§ **TO DO**: Could you set down exactly the lines in the records below between the line holding "Saturday, August 8, 2026" and the line holding "over 36 years.", inclusive?

(Saved data entries)

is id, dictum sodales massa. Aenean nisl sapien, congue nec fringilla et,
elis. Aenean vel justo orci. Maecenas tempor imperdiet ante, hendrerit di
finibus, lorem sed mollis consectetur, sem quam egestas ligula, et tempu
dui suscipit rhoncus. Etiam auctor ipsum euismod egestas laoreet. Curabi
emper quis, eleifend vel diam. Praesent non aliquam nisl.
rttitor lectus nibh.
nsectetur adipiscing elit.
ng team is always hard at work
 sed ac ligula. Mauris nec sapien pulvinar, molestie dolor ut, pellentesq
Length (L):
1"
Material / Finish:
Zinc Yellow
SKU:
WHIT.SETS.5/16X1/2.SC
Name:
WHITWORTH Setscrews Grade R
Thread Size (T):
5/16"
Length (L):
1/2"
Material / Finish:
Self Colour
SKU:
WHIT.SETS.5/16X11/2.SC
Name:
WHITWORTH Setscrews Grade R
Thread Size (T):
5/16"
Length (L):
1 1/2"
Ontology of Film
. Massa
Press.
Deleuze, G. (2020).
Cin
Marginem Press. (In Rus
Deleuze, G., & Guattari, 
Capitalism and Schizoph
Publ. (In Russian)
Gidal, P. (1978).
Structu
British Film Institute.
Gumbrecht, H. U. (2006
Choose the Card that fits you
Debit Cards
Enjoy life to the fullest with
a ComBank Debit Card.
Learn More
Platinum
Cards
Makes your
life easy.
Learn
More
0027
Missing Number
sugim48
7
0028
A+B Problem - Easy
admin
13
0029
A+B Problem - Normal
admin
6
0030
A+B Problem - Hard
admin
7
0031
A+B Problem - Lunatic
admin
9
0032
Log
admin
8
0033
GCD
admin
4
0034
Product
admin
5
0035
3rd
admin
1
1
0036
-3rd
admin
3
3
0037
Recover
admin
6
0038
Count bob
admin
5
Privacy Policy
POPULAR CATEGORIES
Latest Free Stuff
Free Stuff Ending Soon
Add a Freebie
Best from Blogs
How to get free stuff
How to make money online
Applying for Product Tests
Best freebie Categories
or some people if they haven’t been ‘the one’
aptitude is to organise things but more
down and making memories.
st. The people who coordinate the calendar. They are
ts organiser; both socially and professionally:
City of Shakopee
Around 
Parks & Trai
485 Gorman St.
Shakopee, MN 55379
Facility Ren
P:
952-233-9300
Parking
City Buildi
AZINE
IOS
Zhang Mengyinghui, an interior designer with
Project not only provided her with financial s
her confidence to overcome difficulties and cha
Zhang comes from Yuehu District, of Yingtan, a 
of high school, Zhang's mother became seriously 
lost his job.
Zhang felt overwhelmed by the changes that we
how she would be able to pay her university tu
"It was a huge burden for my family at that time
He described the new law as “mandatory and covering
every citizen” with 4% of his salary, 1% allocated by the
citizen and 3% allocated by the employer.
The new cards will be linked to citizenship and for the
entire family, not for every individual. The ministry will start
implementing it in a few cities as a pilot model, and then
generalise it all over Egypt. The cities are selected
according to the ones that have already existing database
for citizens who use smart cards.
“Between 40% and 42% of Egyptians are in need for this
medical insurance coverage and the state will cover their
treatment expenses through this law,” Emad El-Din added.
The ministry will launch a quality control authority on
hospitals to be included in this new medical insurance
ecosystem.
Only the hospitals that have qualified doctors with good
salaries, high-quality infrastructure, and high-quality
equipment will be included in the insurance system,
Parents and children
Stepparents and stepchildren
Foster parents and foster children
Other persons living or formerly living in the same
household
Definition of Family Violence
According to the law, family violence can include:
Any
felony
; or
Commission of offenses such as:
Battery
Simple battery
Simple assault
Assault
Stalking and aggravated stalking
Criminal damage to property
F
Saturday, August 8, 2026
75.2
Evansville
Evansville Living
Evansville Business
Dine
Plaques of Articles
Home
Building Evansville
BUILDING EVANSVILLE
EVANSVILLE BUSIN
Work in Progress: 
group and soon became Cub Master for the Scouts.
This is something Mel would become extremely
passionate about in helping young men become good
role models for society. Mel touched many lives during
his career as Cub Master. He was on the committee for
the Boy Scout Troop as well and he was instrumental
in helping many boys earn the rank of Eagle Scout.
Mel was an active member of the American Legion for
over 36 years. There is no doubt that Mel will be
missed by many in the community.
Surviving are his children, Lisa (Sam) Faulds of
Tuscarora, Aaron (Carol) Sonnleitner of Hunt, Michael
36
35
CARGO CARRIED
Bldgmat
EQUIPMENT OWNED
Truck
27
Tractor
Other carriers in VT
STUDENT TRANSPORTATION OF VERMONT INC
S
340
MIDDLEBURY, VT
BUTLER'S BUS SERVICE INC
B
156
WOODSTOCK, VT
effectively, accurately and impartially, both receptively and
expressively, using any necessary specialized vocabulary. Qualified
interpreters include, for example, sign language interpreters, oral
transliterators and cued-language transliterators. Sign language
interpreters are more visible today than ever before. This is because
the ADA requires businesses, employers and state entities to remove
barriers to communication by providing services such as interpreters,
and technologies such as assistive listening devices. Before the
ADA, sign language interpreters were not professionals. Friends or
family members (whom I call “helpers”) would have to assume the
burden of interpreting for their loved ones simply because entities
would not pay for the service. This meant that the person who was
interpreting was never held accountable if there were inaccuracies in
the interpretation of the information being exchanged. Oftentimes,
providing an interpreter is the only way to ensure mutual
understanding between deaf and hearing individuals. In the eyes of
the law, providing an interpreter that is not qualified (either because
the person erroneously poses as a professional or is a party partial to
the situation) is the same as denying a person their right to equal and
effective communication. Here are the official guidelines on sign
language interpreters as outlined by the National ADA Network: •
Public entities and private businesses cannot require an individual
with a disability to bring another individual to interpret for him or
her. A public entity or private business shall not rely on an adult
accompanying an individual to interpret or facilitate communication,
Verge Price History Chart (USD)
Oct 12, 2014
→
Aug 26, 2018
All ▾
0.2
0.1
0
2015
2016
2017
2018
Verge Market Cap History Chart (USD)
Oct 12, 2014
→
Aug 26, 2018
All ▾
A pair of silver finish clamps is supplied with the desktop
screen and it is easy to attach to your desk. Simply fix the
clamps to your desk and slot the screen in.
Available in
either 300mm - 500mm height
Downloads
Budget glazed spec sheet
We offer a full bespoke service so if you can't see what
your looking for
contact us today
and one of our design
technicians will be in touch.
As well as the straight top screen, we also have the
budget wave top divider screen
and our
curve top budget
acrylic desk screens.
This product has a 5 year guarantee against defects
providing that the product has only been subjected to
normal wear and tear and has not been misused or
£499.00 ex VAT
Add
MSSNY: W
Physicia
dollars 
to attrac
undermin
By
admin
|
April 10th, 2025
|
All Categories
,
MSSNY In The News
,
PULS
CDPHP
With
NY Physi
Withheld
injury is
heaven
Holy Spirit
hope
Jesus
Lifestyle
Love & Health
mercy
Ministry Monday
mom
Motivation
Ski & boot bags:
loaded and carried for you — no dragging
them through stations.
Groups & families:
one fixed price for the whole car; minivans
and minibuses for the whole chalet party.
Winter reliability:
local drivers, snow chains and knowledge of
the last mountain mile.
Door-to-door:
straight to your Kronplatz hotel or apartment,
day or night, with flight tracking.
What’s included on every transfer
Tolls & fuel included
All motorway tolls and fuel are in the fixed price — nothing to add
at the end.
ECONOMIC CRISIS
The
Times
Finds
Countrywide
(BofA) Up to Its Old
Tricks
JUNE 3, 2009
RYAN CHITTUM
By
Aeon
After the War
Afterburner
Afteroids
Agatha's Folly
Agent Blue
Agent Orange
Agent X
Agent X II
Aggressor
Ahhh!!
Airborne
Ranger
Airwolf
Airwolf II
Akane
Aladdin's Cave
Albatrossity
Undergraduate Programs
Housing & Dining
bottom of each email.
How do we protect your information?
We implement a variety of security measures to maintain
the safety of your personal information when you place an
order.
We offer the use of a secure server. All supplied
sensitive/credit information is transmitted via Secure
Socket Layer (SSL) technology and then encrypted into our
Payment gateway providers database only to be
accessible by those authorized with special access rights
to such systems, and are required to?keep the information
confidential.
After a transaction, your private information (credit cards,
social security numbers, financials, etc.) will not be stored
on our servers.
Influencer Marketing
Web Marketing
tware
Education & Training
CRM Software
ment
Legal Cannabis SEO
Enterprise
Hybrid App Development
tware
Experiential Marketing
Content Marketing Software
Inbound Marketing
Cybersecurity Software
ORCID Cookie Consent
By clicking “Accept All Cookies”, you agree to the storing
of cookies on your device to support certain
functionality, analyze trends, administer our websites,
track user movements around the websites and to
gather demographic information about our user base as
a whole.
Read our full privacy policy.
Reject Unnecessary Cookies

§ **OUTPUT OF THE TASK**:
Saturday, August 8, 2026
75.2
Evansville
Evansville Living
Evansville Business
Dine
Plaques of Articles
Home
Building Evansville
BUILDING EVANSVILLE
EVANSVILLE BUSIN
Work in Progress: 
group and soon became Cub Master for the Scouts.
This is something Mel would become extremely
passionate about in helping young men become good
role models for society. Mel touched many lives during
his career as Cub Master. He was on the committee for
the Boy Scout Troop as well and he was instrumental
in helping many boys earn the rank of Eagle Scout.
Mel was an active member of the American Legion for
over 36 years. There is no doubt that Mel will be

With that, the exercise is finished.